By the ‘same fault of the poet … Homer’ who wrote ‘undecent things of the gods’ Milton is referring to Plato’s criticism of Homer in the Republic.
“Only this my minde gave me, that every free and gentle spirit without oath ought to be borne a Knight, nor needed to expect the guilt spurre, or the laying of a sword upon his shoulder, to stirre him up both by his counsell, and his arme to secure and protect the weaknesse of any attempted chastity.”
Milton writes that he was then led to study philosophy – of Plato and Xenophon, and to look at the essence of chastity and love, more so than the knightly view of it, and not the ‘abuser of love’s name’ – Circe (that Milton also talks of in ‘Comus’).
“So that even those books which to many others have bin the fuell of wantonnesse and loose living, I cannot thinke how unlesse by divine indulgence prov’d to me so many incitements as you have heard, to the love and stedfast observation of that vertue which abhors the society of Bordello’s. Thus from the Laureat fraternity of Poets, riper years, and the ceaselesse round of study and reading led me to the shady spaces of philosophy, but chiefly to the divine volumes of Plato, and his equall Xenophon. Where if I should tell ye what I learnt, of chastity and love, I meane that which is truly so, whose charming cup is only virtue which she bears in her hand to those who are worthy.

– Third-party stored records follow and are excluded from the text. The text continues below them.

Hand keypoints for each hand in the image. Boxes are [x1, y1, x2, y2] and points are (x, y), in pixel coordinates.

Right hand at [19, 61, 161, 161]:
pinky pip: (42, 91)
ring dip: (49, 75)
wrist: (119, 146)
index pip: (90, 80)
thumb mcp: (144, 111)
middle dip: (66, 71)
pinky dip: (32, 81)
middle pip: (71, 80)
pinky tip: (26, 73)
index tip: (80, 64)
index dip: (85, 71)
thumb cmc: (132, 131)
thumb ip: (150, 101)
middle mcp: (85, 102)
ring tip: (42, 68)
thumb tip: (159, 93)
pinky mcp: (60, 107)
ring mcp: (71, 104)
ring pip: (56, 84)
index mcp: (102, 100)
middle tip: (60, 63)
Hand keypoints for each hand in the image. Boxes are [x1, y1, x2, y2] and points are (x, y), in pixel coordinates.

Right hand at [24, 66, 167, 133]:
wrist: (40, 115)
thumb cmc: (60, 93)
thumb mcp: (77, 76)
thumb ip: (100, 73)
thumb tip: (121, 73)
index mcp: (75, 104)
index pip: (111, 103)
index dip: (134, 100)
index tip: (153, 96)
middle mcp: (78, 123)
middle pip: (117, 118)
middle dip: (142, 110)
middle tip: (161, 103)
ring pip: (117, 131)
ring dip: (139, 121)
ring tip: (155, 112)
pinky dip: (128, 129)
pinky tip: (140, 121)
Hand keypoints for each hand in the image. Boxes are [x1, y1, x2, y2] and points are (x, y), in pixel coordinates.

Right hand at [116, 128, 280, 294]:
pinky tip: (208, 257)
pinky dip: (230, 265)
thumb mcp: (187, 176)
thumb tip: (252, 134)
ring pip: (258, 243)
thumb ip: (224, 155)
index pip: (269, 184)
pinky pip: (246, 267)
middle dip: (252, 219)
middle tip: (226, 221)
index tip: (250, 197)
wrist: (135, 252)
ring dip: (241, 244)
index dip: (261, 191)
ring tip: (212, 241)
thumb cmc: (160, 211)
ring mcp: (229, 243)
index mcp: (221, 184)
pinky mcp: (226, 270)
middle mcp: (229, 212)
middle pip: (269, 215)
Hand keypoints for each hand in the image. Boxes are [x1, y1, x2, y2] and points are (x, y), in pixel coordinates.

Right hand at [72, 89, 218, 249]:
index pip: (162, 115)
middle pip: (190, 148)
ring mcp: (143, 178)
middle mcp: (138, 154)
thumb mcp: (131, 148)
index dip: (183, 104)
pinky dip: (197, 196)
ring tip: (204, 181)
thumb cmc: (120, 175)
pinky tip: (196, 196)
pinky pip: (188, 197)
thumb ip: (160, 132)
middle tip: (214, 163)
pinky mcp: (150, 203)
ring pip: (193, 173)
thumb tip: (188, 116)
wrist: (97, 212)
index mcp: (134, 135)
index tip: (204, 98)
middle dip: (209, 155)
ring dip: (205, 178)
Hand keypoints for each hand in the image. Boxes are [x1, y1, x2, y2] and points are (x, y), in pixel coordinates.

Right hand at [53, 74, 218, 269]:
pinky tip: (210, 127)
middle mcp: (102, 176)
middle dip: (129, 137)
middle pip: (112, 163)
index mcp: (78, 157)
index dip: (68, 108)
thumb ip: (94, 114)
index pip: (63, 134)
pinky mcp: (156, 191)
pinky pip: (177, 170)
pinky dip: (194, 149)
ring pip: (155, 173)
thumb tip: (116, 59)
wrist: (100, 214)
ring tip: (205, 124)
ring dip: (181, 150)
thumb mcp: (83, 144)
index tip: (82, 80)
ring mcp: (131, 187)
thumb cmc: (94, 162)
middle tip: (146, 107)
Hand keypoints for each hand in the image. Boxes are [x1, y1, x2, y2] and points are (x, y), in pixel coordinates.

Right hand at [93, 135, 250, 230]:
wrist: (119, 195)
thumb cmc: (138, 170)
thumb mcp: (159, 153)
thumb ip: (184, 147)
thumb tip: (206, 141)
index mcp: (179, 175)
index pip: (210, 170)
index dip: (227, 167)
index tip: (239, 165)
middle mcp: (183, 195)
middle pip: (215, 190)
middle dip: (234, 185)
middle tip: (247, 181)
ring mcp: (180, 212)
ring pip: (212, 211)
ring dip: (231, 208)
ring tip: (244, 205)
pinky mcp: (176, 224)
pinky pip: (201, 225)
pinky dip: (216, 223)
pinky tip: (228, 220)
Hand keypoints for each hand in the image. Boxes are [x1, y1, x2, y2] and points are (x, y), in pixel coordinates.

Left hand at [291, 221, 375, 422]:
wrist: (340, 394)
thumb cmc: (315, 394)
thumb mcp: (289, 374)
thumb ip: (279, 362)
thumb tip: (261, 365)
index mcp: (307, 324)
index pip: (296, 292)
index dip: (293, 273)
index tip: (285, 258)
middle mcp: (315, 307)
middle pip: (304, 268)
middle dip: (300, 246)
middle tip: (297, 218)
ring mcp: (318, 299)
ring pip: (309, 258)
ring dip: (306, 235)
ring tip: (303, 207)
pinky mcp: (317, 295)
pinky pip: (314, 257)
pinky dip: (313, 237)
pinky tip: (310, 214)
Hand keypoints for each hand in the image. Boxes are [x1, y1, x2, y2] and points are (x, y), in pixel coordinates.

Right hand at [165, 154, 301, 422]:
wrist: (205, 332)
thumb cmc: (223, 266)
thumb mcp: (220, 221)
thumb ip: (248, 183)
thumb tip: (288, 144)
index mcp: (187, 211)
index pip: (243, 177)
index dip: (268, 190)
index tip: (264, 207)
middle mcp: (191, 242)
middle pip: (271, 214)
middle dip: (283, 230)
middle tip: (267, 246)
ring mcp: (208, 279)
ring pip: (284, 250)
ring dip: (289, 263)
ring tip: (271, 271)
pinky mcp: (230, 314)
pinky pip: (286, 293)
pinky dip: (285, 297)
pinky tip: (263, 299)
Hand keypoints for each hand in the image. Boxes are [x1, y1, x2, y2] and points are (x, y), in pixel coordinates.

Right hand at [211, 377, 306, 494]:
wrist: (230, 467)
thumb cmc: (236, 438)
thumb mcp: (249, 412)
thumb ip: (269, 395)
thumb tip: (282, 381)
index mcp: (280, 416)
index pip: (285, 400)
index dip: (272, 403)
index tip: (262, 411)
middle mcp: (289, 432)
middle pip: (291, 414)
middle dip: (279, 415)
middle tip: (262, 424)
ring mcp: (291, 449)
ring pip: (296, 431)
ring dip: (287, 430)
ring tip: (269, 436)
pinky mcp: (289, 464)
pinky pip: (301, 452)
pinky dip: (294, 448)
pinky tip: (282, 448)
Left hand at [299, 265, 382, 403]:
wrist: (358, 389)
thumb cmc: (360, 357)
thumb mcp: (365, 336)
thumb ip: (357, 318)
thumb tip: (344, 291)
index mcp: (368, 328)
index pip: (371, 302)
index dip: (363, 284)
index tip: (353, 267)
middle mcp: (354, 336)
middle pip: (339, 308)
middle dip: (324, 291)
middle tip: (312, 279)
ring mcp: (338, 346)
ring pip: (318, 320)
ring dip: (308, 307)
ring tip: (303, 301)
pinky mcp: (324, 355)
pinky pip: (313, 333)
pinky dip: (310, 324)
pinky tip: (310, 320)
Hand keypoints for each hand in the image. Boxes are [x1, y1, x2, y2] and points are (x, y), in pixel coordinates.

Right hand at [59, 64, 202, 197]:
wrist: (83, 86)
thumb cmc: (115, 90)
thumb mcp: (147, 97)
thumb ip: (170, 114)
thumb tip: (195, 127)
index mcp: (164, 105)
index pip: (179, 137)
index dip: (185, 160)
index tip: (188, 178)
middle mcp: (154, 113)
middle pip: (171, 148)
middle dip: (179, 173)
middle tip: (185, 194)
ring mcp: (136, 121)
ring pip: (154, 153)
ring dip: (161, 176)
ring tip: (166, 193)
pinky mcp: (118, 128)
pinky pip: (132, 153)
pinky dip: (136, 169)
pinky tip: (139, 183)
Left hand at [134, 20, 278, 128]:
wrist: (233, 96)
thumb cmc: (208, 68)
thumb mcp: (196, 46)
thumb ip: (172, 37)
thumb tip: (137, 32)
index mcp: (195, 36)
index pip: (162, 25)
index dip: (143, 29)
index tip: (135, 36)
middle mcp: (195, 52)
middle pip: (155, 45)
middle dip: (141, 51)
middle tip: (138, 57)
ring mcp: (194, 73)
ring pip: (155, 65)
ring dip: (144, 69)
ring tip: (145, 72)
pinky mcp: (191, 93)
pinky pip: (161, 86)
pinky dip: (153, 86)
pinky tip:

The rest are cheated with a thick intoxicating potion which a certain Sorceresse [Circe] the abuser of love’s name carries about; and how the first and chiefest office of love, begins and ends in the soule, producing those happy twins of her divine generation knowledge and virtue, with such abstracted sublimities as these, it might be worth your listning, Readers, as I may one day hope to have ye in a still time, when there shall be no chiding …”
[from ‘Apology against a Pamphlet’ (1642) pgs. 14 – 16]
And Milton hints that maybe some day, he hopes that he can return to these ideas of ‘knowledge and virtue’ that are generated ‘in the soul’, ‘in a still time’ when there is no more chiding or no more war.